Acórdão do Supremo Tribunal de Justiça
Processo:
04A3621
Nº Convencional: JSTJ000
Relator: ALVES VELHO
Descritores: ACÇÃO DE DIVÓRCIO
DIVÓRCIO POR MÚTUO CONSENTIMENTO
CASA DA MORADA DE FAMÍLIA
ACORDO
MODIFICAÇÃO
Nº do Documento: SJ200502150036211
Data do Acordão: 02/15/2005
Votação: UNANIMIDADE
Tribunal Recurso: T REL COIMBRA
Processo no Tribunal Recurso: 288/04
Data: 04/27/2004
Texto Integral: S
Privacidade: 1
Meio Processual: REVISTA.
Decisão: NEGADA A REVISTA.
Sumário : No divórcio por mútuo consentimento, a questão do destino da casa de morada da família não se apresenta nem pode ser tratada apenas como um dos efeitos do divórcio mas, antes e diferentemente, como condição da admissibilidade dessa modalidade de divórcio, enquanto elemento do complexo de vontades e acordos que nele se interligam e interdependem.
Por isso, na medida em que poderia conduzir à frustração do equilíbrio e interesses que foram postos em equação e ponderação pelos cônjuges e pelo próprio juiz (ou Conservador), o acordo obrigatoriamente celebrado no processo sobre a atribuição da casa de morada da família não é modificável por iniciativa e imposição de uma das Partes apenas.
Decisão Texto Integral: Acordam no Supremo Tribunal de Justiça:

1. - "A" requereu, em 13/9/2002, contra o seu ex-cônjuge B, por apenso ao processo de divórcio por mútuo consentimento, a atribuição da casa de morada da família, mediante arrendamento, alegando, em síntese, que as Partes acordaram, nos autos de divórcio, que a casa de morada ficasse atribuída à ora Requerente na pendência da acção, pretendendo agora que lhe seja atribuído tal direito, por ser ela e a filha menor quem mais necessita de habitação.
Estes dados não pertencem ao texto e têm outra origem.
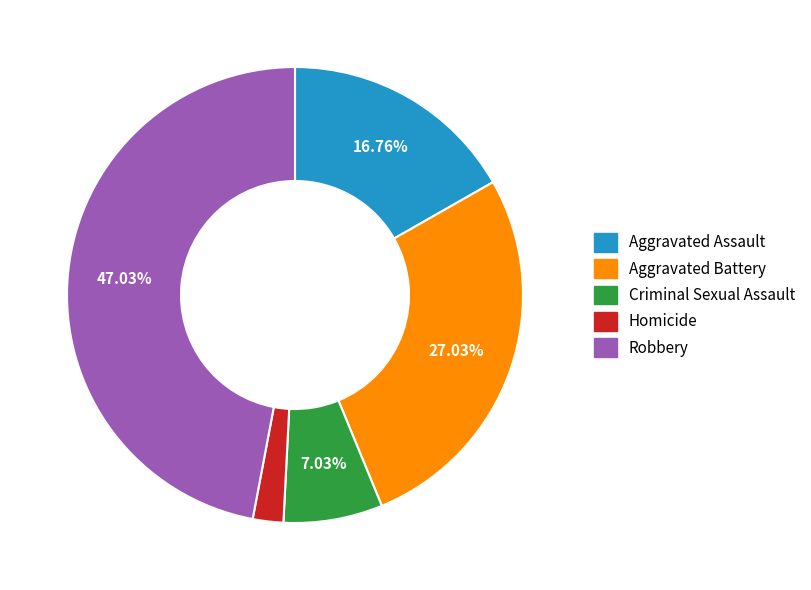

Is the sum of Aggravated Assault and Robbery greater than half?

Yes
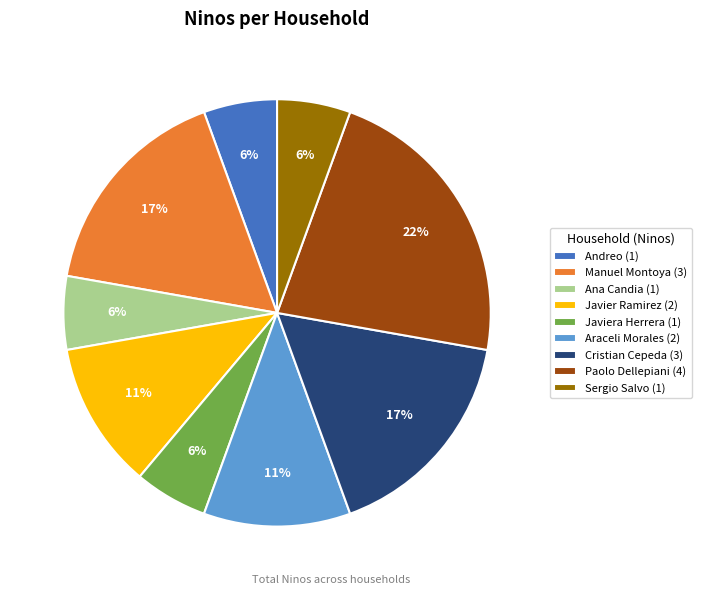

To the nearest percent, what percentage of the pie is Javiera Herrera (1)?

6%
O Requerido opôs-se a pretexto de ser o dono do imóvel e não ser admissível a alteração do acordo homologado no processo de divórcio, por iniciativa apenas de uma das Partes, não assistindo à Requerente o direito de exigir que o Tribunal celebre, à sua revelia, um contrato de arrendamento.

A final, decidiu-se atribuir a casa de morada da família à Requerente, a título de arrendamento, pela renda mensal de € 170.

A Relação, porém, julgou improcedente a acção, considerando não ser aplicável no caso de divórcio por mútuo consentimento o regime previsto no art. 1793º C. Civil.

Daí o presente recurso, agora da Requerente, que, para pedir a revogação e anulação do acórdão, conclui:

- O art. 1793º C. Civil encontra-se na subsecção que regula os efeitos do divórcio, quer esse tenha sido litigioso ou por mútuo consentimento;

- O mesmo art. não excepciona a sua aplicação apenas ao divórcio litigioso;

- O acórdão enferma da nulidade prevista no art. 668º-1-d) CPC, pois conheceu de questão não invocada pelo Recorrido - a inaplicabilidade do art. 1793 C. Civ. ao caso em apreço.

O Recorrido ofereceu resposta.

2. - A questão que se coloca é a de saber se a atribuição da casa de morada da família, mediante arrendamento, nos termos previstos no art. 1793 C. Civil, pode ter lugar no caso de o divórcio ter sido decretado por mútuo consentimento, em que apenas se acordou sobre essa atribuição para o período de pendência da acção.

3. - Os factos relevantes são, de entre os que vêm provados, os seguintes:

- Requerente e Requerido casaram um com o outro em 5/9/987;
- Desse casamento nasceu, em 18/1/988, C;

- O casamento foi dissolvido por divórcio decretado em 10/10/97, nos autos de divórcio por mútuo consentimento apensos;

- No processo de divórcio, a Requerente e o Requerido declararam que acordavam na atribuição da casa de morada da família à Requerente mulher, vigorando este acordo na pendência da acção de divórcio;

- O prédio onde estava instalada a casa e morada de família é bem próprio do Requerido;

- A filha da Requerente e do Requerido vive com a mãe nessa casa, desde a compra da mesma;

- O Requerido pretende que lhe seja entregue a referida casa, tendo intentado, com o n.º 291/002, uma acção ordinária em que peticiona a entrega do imóvel.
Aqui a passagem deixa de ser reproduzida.